Retour vers l’Afrique

« Les résonances africaines dans mon travail sont indirectes et complexes, explique-t-il. Il n’existe pas de corrélation linéaire entre le caractère de mon esthétique personnelle (qui est influencée par mon héritage africain) et les bâtiments que je conçois. Par exemple, mon travail précédent a exploré l’idée du caché et du révélé – l’éminence, la disparition et la perte. J’ai parlé de toutes les questions relatives aux conditions de vie de la diaspora à Londres et en Europe. De même, ma connaissance des villes africaines a été profondément instructive pour moi dans mon travail aujourd’hui. » Pour confronter sa propre vision à l’architecture africaine, David Adjaye a passé près de onze ans, entre 1999 et 2010, sur le continent africain, visité 52 Etats et compilé les résultats dans une série d’ouvrages en sept volumes. Dans sa documentation, ne pensez pas trouver de superbes photographies à l’architecture artificiellement « africanisée ». Mais imaginez Kigali, capitale du Rwanda, où cohabitent les traces de l’empire colonial, de nouveaux modèles d’urbanisme, des immeubles flambants neufs, des tours de verre… Ou encore Abuja, au Nigeria, partagée de manière suggestive entre les deux principales religions du pays. « Il y a maintenant une nouvelle génération qui tente d’établir l’ADN d’une architecture africaine contemporaine, qui est plus sensible à l’architecture traditionnelle. Dans mon propre travail en Afrique, j’ai récemment ouvert un bureau au Ghana pour étudier un certain nombre de projets à travers le continent. Nous allons construire un concept store au Nigeria qui ouvrira au printemps prochain, une fondation au Gabon, une villa privée et une école au Ghana, de nouveaux bureaux pour abriter la Banque mondiale au Sénégal… » liste l’architecte.

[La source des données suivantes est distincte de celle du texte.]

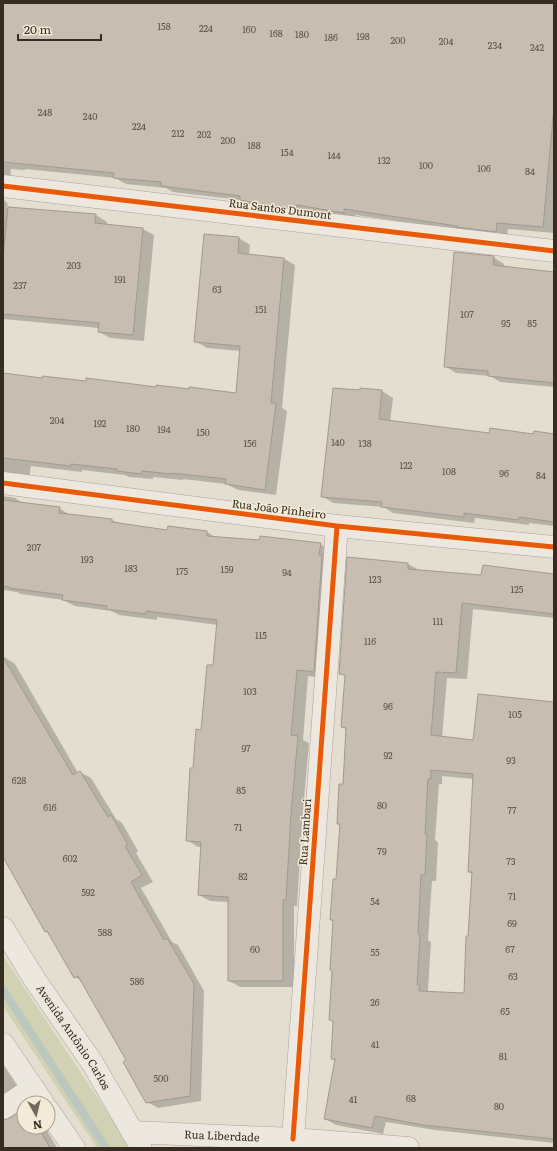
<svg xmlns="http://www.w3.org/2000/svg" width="557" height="1151" font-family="Literata,serif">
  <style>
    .green { fill: #d1d2b3 }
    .shadow { fill: #0003; fill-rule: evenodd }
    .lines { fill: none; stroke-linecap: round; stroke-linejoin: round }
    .stream { stroke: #bac8c0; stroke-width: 8 }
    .building { fill: #c7bdb1; stroke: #a39a8f; fill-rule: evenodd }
    .minor-casing { stroke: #a9a398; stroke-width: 23 }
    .minor { stroke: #ece8e0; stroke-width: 22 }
    .cycleway-casing { stroke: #f3ebd7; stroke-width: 8 }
    .cycleway { stroke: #e8590c; stroke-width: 5 }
    .labels { text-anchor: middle; stroke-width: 3; stroke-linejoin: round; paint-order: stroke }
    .number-label { font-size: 9px; fill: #5b5045 }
    .street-label { font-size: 11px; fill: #372c21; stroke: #f3ebd7 }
  </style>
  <rect width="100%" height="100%" fill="#e3ded0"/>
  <path class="green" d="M3 956 131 1148H97L3 1006Z"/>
  <path class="shadow" d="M3 3H554V233L508 229 507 237 356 215 355 218 308 211V214L252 206 241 200 173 192 166 188 126 184 115 178 25 169V170L11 169 10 181 3 188Z
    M3 199 8 204 7 208 96 215 107 222V225L143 229 154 235 144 341 110 338 99 332V328L3 319Z
    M205 235 239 238 250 245 249 255 283 258 295 265 282 408 287 411 276 495 238 490 226 484 183 479V480L153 477V479L129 477 125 475 82 470V472L31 466 29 478 3 485V374L43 379 237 394 240 351 207 348 195 341Z
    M493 257 504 264V268L554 275V387L500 382 490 376 456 373 445 366Z
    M382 391 393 398 390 422 490 434 554 435V526L529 523V525L475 518 474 523 393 513 384 507 333 503 322 496Z
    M3 496 15 498 24 504 59 508 70 515 112 520 120 524 168 531 207 532 217 538 320 544 332 551 325 678 308 676 303 740 309 743 302 821 297 906H294V987H240L229 981V902L210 901 199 895 202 847H198L187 840 194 769 214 666 218 625 157 617V620L119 615 111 611 75 606 63 600 21 594 17 592 3 590Z
    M348 559 408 564 419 570 482 576 554 575V618L473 609 467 679 447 678 442 738 474 741 554 703V1143L435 1130 386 1122 383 1134 336 1125 325 1119 336 1061 332 1059 334 1022 330 1020 334 921 331 920 337 880 340 825 338 824 344 785 346 729 342 727 346 677 340 673ZM442 776 474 779 469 872 473 874 464 994 430 992 428 991 431 942 428 940 432 881H436L438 842 435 840 439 784H442Z
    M4 657 15 664 78 773 80 772 91 778 116 819 122 823 138 851 136 853 153 882 141 888 172 942 178 945 204 991 201 1101 158 1108 147 1102 127 1061 82 981 75 977 50 934 46 932 34 912 6 861 3 859Z
    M3 1064 22 1094 3 1108Z
    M24 1110V1127H45L57 1148H3V1121H4Z"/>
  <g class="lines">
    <path class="stream" d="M3 990 106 1148"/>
  </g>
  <path class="building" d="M3 3H554V107L543 227 497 223 496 232 456 227 457 226 344 209V213L297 205 296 208 261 204 240 200V196L161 186V182L113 178 114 173 3 162Z
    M8 207 96 214 95 223 143 228 133 335 98 332 99 323 3 314V258Z
    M204 234 239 237 238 253 284 258 271 403H276L265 490 225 484 226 479 172 473V474L142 471 141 474 117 471V469L71 464V466L3 458V373L42 378V376L86 381V378L156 387V385L189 389V387L236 393 240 346 194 342Z
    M454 252 494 256 493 265 554 272V383L488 376V371L444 367Z
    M333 388 360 390V388L382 390 379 419 489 433 490 428 533 434 534 431 554 434V522L519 517 518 520 464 513V517L381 507 382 502 321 497Z
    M3 500 60 507 59 513 112 519V522L167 530 168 526 207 531V536L259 540 260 536 321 543 319 555H322L314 672 297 670 291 735 298 736 291 814 286 900H283V981H228V897L198 895 201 842 186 841 190 768H193L196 729 201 730 207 665H213L217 620 146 611 145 614 106 609 107 606 62 600 63 595 9 588V587L3 586Z
    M347 557 408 563V569L481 575 483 565 554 574V614L462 603 456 673 436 672 431 735 473 740 478 694 554 702V1139L423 1125 375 1116 372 1128 324 1119 335 1059H331L333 1021 329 1020 332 971 330 970 333 920H330L333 879H336L340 824H337L339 784H343L346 728 341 727 345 675 339 674ZM431 770 473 774 468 872H472L468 936H466L464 993 419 991 420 985H417L420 935 418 934 421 875H425L427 834H425L428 779H431Z
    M3 657 73 775 80 771 108 817 111 815 128 845 125 846 142 875 131 882 164 940 167 938 194 984 190 1096 146 1103 123 1062 126 1060 78 976 74 978 47 931 45 932 3 857Z
    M24 1109V1127H38L50 1148H3V1120L10 1118Z"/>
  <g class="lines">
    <g class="minor-casing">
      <g id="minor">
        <path d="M3 186 554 251"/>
        <path d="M3 483 337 526 554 547"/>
        <path id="s1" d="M3 928 35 980 93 1064 140 1145"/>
        <path d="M3 1044 43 1103"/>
        <path d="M3 1108 33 1088"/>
        <path d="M48 1110 74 1148"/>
        <path id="s2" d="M132 1132 293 1139 408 1148"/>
        <path d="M293 1139 337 526"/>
      </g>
    </g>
    <use href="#minor" class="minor"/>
    <g class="cycleway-casing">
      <path id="cycleway" d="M3 186 554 251
        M3 483 337 526 554 547
        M293 1139 337 526"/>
    </g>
    <use href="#cycleway" class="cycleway"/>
  </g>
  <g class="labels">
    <g class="number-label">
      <text x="164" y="30">158</text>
      <text x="206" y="32">224</text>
      <text x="249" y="33">160</text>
      <text x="276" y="37">168</text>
      <text x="302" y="38">180</text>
      <text x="363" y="40">198</text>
      <text x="331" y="41">186</text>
      <text x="398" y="44">200</text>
      <text x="446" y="45">204</text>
      <text x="495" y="49">234</text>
      <text x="537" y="51">242</text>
      <text x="45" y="116">248</text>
      <text x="90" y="120">240</text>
      <text x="139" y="130">224</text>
      <text x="178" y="137">212</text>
      <text x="204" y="138">202</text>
      <text x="228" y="144">200</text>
      <text x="254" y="149">188</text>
      <text x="287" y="156">154</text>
      <text x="334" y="159">144</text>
      <text x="384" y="164">132</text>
      <text x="426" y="169">100</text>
      <text x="484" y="172">106</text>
      <text x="530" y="175">84</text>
      <text x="74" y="269">203</text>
      <text x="120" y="283">191</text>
      <text x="20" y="289">237</text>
      <text x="217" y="293">63</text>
      <text x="261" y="313">151</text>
      <text x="467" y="318">107</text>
      <text x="506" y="327">95</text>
      <text x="532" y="327">85</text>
      <text x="57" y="424">204</text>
      <text x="100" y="427">192</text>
      <text x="133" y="432">180</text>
      <text x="164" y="433">194</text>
      <text x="203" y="436">150</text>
      <text x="338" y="446">140</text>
      <text x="250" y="447">156</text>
      <text x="365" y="447">138</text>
      <text x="406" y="469">122</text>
      <text x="449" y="475">108</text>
      <text x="504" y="477">96</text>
      <text x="541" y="479">84</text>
      <text x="34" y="551">207</text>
      <text x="87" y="563">193</text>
      <text x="131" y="572">183</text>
      <text x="227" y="573">159</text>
      <text x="182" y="575">175</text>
      <text x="287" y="576">94</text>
      <text x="375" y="583">123</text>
      <text x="517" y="593">125</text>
      <text x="438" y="625">111</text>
      <text x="261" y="639">115</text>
      <text x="370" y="645">116</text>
      <text x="250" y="695">103</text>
      <text x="388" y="710">96</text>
      <text x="515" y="718">105</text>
      <text x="246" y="752">97</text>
      <text x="388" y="759">92</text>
      <text x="511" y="764">93</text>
      <text x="19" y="784">628</text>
      <text x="241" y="794">85</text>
      <text x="382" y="809">80</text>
      <text x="50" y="811">616</text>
      <text x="512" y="814">77</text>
      <text x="238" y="831">71</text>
      <text x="382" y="855">79</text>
      <text x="70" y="862">602</text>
      <text x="511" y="865">73</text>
      <text x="243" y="880">82</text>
      <text x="88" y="896">592</text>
      <text x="512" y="900">71</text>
      <text x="375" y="905">54</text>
      <text x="512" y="927">69</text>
      <text x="105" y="936">588</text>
      <text x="255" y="953">60</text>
      <text x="510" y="953">67</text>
      <text x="375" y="956">55</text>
      <text x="513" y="980">63</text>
      <text x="137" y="985">586</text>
      <text x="375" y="1006">26</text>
      <text x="505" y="1015">65</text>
      <text x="375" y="1048">41</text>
      <text x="503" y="1060">81</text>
      <text x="161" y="1082">500</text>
      <text x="411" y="1102">68</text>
      <text x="353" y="1103">41</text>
      <text x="499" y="1110">80</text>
    </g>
    <g class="street-label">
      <text transform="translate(280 209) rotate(7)" y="4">Rua Santos Dumont</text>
      <text transform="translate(279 509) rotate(7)" y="4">Rua João Pinheiro</text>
      <text transform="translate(305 832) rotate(-86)" y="4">Rua Lambari</text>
      <text dy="4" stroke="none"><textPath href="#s1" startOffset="130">Avenida Antônio Carlos</textPath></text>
      <text dy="4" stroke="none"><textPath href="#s2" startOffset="90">Rua Liberdade</textPath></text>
    </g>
  </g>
  <rect width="557" height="1151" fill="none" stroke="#372c21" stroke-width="8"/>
  <g transform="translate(36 1115) rotate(172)"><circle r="19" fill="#f3ebd7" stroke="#a89f8e"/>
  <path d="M0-3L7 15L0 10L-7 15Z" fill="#736a5e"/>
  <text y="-6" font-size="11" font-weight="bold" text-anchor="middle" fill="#372c21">N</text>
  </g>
  <path d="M18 34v6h83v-6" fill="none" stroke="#372c21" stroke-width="2"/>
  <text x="24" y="34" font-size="12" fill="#372c21" stroke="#f3ebd7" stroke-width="3" paint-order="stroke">20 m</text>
</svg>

C’est la première fois que cette expérience est menée avec la volonté de révéler des lieux et bâtiments, des sonorités, des paysages propres à l’Afrique, une représentation qui n’est plus celle d’un continent sous-développé, en guerre ou en proie à une crise alimentaire permanente. Pour David Adjaye, « c’est une période excitante pour l’architecture en Afrique. Le prix Aga Khan d’architecture, par exemple, travaille à placer l’architecture africaine sur la scène planétaire. Avec de telles initiatives, cette décennie verra un horizon saisissant pour l’architecture africaine et son impact mondial ». Parmi les architectes qui travaillent à donner une autre image de l’Afrique, il admire le travail assez futuriste d’Amancio « Pancho » Guedes au Mozambique et d’Herbert Baker à Pretoria, en Afrique du Sud. Mais, loin de faire de l’angélisme, David Adjaye appelle à la prudence face aux nombreux projets nationaux et au développement trop rapide et anarchique de certaines constructions qui détruisent tout sur leur passage. En attendant de pouvoir visiter l’ambitieux musée national d’Histoire et de la Culture afro-américaines, qui doit devenir une référence pour tous les Africains d’Amérique et d’ailleurs, il emploie son énergie à créer des références architecturales pour tout un continent.